优化细胞色素 P450 还原酶以有效地将电子转移至细胞色素 P450 单加氧酶

• 批准号: RGPIN-2015-06130
• 负责人: Wolthers, Kirsten
• 金额: $ 2.19万
• 依托单位: University of British Columbia
• 依托单位国家: 加拿大
• 项目类别: Discovery Grants Program - Individual
• 财政年份: 2015
• 资助国家: 加拿大
• 起止时间: 2015-01-01 至 2016-12-31
• 项目状态: 已结题
• 来源: https://www.nserc-crsng.gc.ca/ase-oro/Details-Detailles_eng.asp?id=590864
• 关键词: Optimizing; Cytochrome; P450; Reductase; Efficient

The long-term goal of the research program is to engineer enzymes to be efficient biocatalysts for the production of fine chemicals and bioactive natural products. Enzymes, which are large cellular molecules, perform chemical transformations under very mild reaction conditions with exquisite control (i.e. one product typically is produced). In many cases, this makes them cost-effective and sustainable alternatives to traditional chemical catalysts, which often employ high temperatures and toxic metals. The short-term objective of the research program is to improve the biocatalytic feasability of a class of enzymes called cytochrome P450 monooxygenases (P450s). P450s act on a wide array of compounds and perform difficult chemical reactions that cannot be replicated through traditional “bench-top” chemical synthesis. However, P450 chemistry often relies on the transfer of electrons from a second enzyme, cytochrome P450 reductases (CPR), which is a very inefficient catalytic step in a scaled-up industrial process.
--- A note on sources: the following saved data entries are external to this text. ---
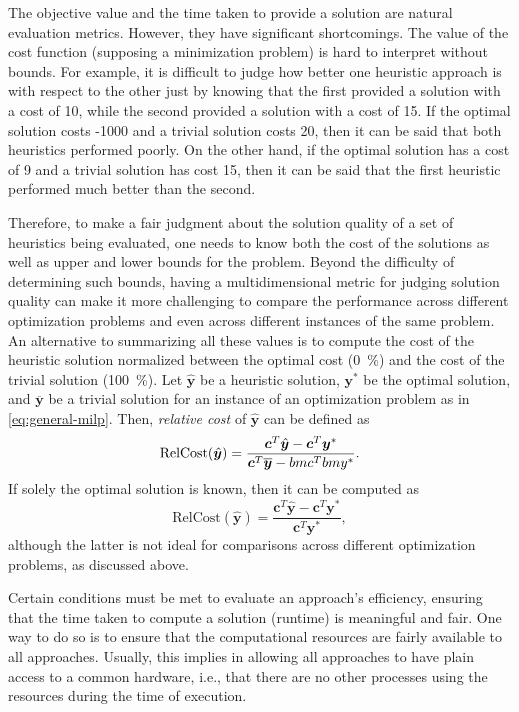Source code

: The objective value and the time taken to provide a solution are natural evaluation metrics.
However, they have significant shortcomings.
The value of the cost function (supposing a minimization problem) is hard to interpret without bounds.
For example, it is difficult to judge how better one heuristic approach is with respect to the other just by knowing that the first provided a solution with a cost of 10, while the second provided a solution with a cost of 15.
If the optimal solution costs -1000 and a trivial solution costs 20, then it can be said that both heuristics performed poorly.
On the other hand, if the optimal solution has a cost of 9 and a trivial solution has cost 15, then it can be said that the first heuristic performed much better than the second.

Therefore, to make a fair judgment about the solution quality of a set of heuristics being evaluated, one needs to know both the cost of the solutions as well as upper and lower bounds for the problem.
Beyond the difficulty of determining such bounds, having a multidimensional metric for judging solution quality can make it more challenging to compare the performance across different optimization problems and even across different instances of the same problem.
An alternative to summarizing all these values is to compute the cost of the heuristic solution normalized between the optimal cost (0~\%) and the cost of the trivial solution (100~\%).
Let $\hat{\bm{y}}$ be a heuristic solution, $\bm{y}^*$ be the optimal solution, and $\overline{\bm{y}}$ be a trivial solution for an instance of an optimization problem as in \eqref{eq:general-milp}.
Then, \emph{relative cost} of $\hat{\bm{y}}$ can be defined as
\begin{equation}
    \text{RelCost}(\hat{\bm{y}}) = \frac{\bm{c}^{T} \hat{\bm{y}} - \bm{c}^{T} \bm{y}^*}{\bm{c}^{T}\overline{\bm{y}} - \\bm{c}^{T}bm{y}^*}
.\end{equation}
If solely the optimal solution is known, then it can be computed as
\begin{equation}
    \text{RelCost}(\hat{\bm{y}}) = \frac{\bm{c}^{T} \hat{\bm{y}} - \bm{c}^{T} \bm{y}^*}{\bm{c}^{T}\bm{y}^*}
,\end{equation}
although the latter is not ideal for comparisons across different optimization problems, as discussed above.

Certain conditions must be met to evaluate an approach's efficiency, ensuring that the time taken to compute a solution (runtime) is meaningful and fair.
One way to do so is to ensure that the computational resources are fairly available to all approaches.
Usually, this implies in allowing all approaches to have plain access to a common hardware, i.e., that there are no other processes using the resources during the time of execution.

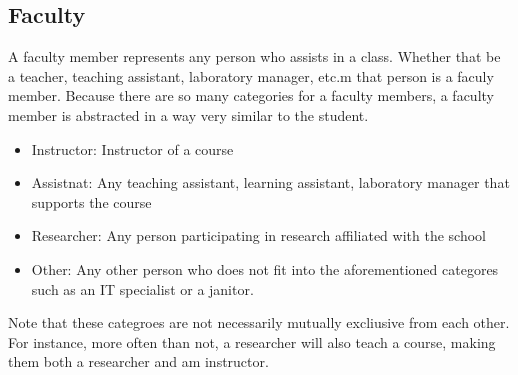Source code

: \documentclass{article}
\begin{document}
  \subsection{Faculty}\label{sec:Courses:Faculty}
    A faculty member represents any person who assists in a class.   Whether that be a teacher, teaching assistant, laboratory manager, etc.m that person is a faculy member.  Because there are so many categories for a faculty members, a faculty member is abstracted in a way very similar to the student.
    \begin{itemize}
      \item Instructor: Instructor of a course
      \item Assistnat: Any teaching assistant, learning assistant, laboratory manager that supports the course
      \item Researcher: Any person participating in research affiliated with the school
      \item Other: Any other person who does not fit into the aforementioned categores such as an IT specialist or a janitor.
    \end{itemize}

    Note that these categroes are not necessarily mutually excliusive from each other.  For instance, more often than not, a researcher will also teach a course, making them both a researcher and am instructor.
\end{document}

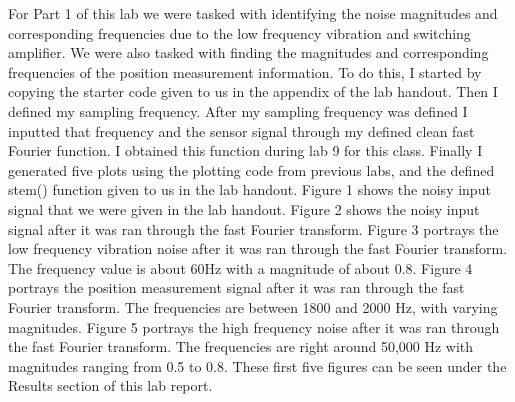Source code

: \documentclass[12pt]{report}
\begin{document}
For Part 1 of this lab we were tasked with identifying the noise magnitudes and corresponding frequencies due to the low frequency vibration and switching amplifier. We were also tasked with finding the magnitudes and corresponding frequencies of the position measurement information. To do this, I started by copying the starter code given to us in the appendix of the lab handout. Then I defined my sampling frequency. After my sampling frequency was defined I inputted that frequency and the sensor signal through my defined clean fast Fourier function. I obtained this function during lab 9 for this class. Finally I generated five plots using the plotting code from previous labs, and the defined stem() function given to us in the lab handout. Figure 1 shows the noisy input signal that we were given in the lab handout. Figure 2 shows the noisy input signal after it was ran through the fast Fourier transform. Figure 3 portrays the low frequency vibration noise after it was ran through the fast Fourier transform. The frequency value is about 60Hz with a magnitude of about 0.8. Figure 4 portrays the position measurement signal after it was ran through the fast Fourier transform. The frequencies are between 1800 and 2000 Hz, with varying magnitudes. Figure 5 portrays the high frequency noise after it was ran through the fast Fourier transform. The frequencies are right around 50,000 Hz with magnitudes ranging from 0.5 to 0.8. These first five figures can be seen under the Results section of this lab report. 
\end{document}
该研究计划的长期目标是将酶工程化为生产精细化学品和生物活性天然产物的有效生物催化剂。酶是大的细胞分子，在非常温和的反应条件下进行化学转化，具有精确的控制（即通常产生一种产物）。在许多情况下，这使它们成为传统化学催化剂的成本效益和可持续的替代品，传统化学催化剂通常使用高温和有毒金属。该研究计划的短期目标是提高一类称为细胞色素P450单加氧酶（P450）的酶的生物催化可行性。P450作用于各种化合物，并进行难以通过传统的“台式”化学合成复制的化学反应。 然而，P450化学通常依赖于来自第二种酶，细胞色素P450还原酶（CPR）的电子转移，这在放大的工业过程中是非常低效的催化步骤。